The AWS DataProcessing MCP server provides AI code assistants with comprehensive data processing tools and real-time pipeline visibility across AWS Glue and Amazon EMR-EC2. This integration equips large language models (LLMs) with essential data engineering capabilities and contextual awareness, enabling AI code assistants to streamline data processing workflows through intelligent guidance — from initial data discovery and cataloging through complex ETL pipeline orchestration and big data analytics optimization. Integrating the DataProcessing MCP server into AI code assistants transforms data engineering workflows across all phases, from simplifying data catalog management with automated schema discovery and data quality validation. Additionally, it streamlines ETL job creation with intelligent code generation and best practice recommendations. It accelerates big data processing through automated EMR cluster provisioning and workload optimization. Finally, it enhances troubleshooting through intelligent debugging tools and operational insights. All of this simplifies complex data operations through natural language interactions in AI code assistants.
This server provides the following tools for AI assistants:
Manage Amazon EMR Serverless job runs for data processing workloads.
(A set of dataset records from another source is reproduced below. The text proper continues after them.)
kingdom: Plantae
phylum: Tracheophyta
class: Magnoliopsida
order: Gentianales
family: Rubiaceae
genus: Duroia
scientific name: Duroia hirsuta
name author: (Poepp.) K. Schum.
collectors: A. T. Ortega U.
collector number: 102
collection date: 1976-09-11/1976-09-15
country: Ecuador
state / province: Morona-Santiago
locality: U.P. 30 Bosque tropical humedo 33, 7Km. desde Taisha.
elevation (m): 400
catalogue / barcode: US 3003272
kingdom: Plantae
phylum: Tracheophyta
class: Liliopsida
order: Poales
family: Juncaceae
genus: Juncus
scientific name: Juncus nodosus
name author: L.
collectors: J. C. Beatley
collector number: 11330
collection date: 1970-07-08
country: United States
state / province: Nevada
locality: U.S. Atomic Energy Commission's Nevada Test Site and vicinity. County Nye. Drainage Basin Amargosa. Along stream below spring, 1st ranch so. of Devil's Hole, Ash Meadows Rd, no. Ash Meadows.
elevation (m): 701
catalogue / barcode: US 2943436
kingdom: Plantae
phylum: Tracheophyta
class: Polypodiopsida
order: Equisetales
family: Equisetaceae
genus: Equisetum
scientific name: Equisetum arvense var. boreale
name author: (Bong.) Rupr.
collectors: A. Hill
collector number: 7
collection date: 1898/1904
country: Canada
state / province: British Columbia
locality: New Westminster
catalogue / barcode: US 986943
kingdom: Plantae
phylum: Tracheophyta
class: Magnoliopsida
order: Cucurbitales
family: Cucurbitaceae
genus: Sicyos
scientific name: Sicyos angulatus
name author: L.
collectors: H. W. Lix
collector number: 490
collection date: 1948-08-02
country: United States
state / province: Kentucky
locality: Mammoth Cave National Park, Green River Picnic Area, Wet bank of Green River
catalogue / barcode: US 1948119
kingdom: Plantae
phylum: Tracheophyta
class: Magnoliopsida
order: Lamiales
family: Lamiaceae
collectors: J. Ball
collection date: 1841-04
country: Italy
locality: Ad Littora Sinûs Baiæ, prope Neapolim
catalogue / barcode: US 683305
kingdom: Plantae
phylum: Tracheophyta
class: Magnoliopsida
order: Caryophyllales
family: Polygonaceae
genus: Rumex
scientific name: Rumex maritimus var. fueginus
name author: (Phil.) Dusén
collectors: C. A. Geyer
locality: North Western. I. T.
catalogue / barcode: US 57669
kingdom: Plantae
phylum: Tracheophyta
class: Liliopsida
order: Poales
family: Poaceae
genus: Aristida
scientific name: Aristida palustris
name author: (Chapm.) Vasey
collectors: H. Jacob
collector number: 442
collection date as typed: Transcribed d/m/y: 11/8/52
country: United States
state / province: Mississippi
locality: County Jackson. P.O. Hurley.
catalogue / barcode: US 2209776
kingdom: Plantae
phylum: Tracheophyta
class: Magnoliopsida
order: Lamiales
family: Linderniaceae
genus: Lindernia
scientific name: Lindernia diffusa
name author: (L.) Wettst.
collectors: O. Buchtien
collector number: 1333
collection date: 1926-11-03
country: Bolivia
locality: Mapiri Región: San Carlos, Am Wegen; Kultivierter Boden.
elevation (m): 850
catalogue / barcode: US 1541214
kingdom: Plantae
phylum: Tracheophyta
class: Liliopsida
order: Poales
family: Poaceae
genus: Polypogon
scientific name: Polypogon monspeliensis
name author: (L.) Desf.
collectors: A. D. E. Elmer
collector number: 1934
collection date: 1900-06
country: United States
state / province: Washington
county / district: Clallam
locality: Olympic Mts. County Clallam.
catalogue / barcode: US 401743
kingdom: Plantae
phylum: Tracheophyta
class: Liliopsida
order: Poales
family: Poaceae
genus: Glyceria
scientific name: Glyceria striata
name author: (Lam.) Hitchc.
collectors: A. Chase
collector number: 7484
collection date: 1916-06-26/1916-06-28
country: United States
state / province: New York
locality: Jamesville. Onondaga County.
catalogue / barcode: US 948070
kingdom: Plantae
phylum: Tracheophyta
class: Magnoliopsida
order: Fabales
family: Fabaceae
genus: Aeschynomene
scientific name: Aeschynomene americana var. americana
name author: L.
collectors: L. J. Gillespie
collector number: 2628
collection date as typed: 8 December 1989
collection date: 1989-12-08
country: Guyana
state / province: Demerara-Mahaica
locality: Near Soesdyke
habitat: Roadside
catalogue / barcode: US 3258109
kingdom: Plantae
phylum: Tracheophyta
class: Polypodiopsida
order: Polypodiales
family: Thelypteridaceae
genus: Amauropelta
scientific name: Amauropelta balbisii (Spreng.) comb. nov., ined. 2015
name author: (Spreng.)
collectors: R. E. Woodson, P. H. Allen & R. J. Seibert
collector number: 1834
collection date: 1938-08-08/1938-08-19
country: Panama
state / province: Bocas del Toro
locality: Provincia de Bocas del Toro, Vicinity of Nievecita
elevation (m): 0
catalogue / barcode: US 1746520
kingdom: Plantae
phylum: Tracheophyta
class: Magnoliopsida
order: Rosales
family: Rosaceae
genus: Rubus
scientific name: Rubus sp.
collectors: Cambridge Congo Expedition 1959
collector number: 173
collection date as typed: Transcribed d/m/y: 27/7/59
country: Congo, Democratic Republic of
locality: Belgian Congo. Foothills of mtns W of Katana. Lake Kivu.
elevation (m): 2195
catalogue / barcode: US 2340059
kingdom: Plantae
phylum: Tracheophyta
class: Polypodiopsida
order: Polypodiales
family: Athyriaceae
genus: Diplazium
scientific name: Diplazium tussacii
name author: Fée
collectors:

Add a new inline policy to an IAM role for data processing services.
Create a new IAM role for data processing services like Glue, EMR, Athena.
Upload Python code content directly to S3 buckets.
Manage AWS Glue Data Catalog databases: create, delete, get, list, update.
Manage AWS Glue Data Catalog tables: create, delete, get, list, update, search.
Manage AWS Glue Data Catalog connections for data sources.
Manage AWS Glue Data Catalog partitions: create, delete, get, list, update.
Manage AWS Glue Interactive Sessions for Spark and Ray workloads.
Execute and manage code statements within Glue Interactive Sessions.
Orchestrate complex ETL activities through visual workflows.
Automate workflow and job execution with scheduled or event-based triggers.
Manage Amazon EMR clusters with comprehensive control over cluster lifecycle.
Manage Amazon EMR EC2 instances with instance fleets and groups.
Manage Amazon EMR steps for processing data on EMR clusters.
Manage Amazon EMR Serverless applications with lifecycle control.
Execute and manage AWS Athena SQL queries.
Manage saved SQL queries in AWS Athena.
Manage AWS Athena data catalogs with multiple catalog types.
Manage AWS Athena databases and tables for data discovery.
Manage AWS Athena workgroups for query execution environments.
Manage AWS Glue Usage Profiles for resource allocation and cost management.
Manage AWS Glue Security Configurations for data encryption.
Manage AWS Glue catalog encryption settings.
Manage resource policies for AWS Glue catalogs, databases and tables.
Manage AWS Glue ETL jobs and job runs.
Manage AWS Glue crawlers to discover and catalog data sources.
Manage AWS Glue classifiers to determine data formats and schemas.
Manage AWS Glue crawler schedules and monitor performance metrics.
Get all policies attached to an IAM role.
Get all IAM roles that can be assumed by a specific AWS service.
List S3 buckets with usage statistics for data processing.
Analyze S3 bucket usage patterns for data processing services.
Manage AWS Glue Data Catalog operations including import.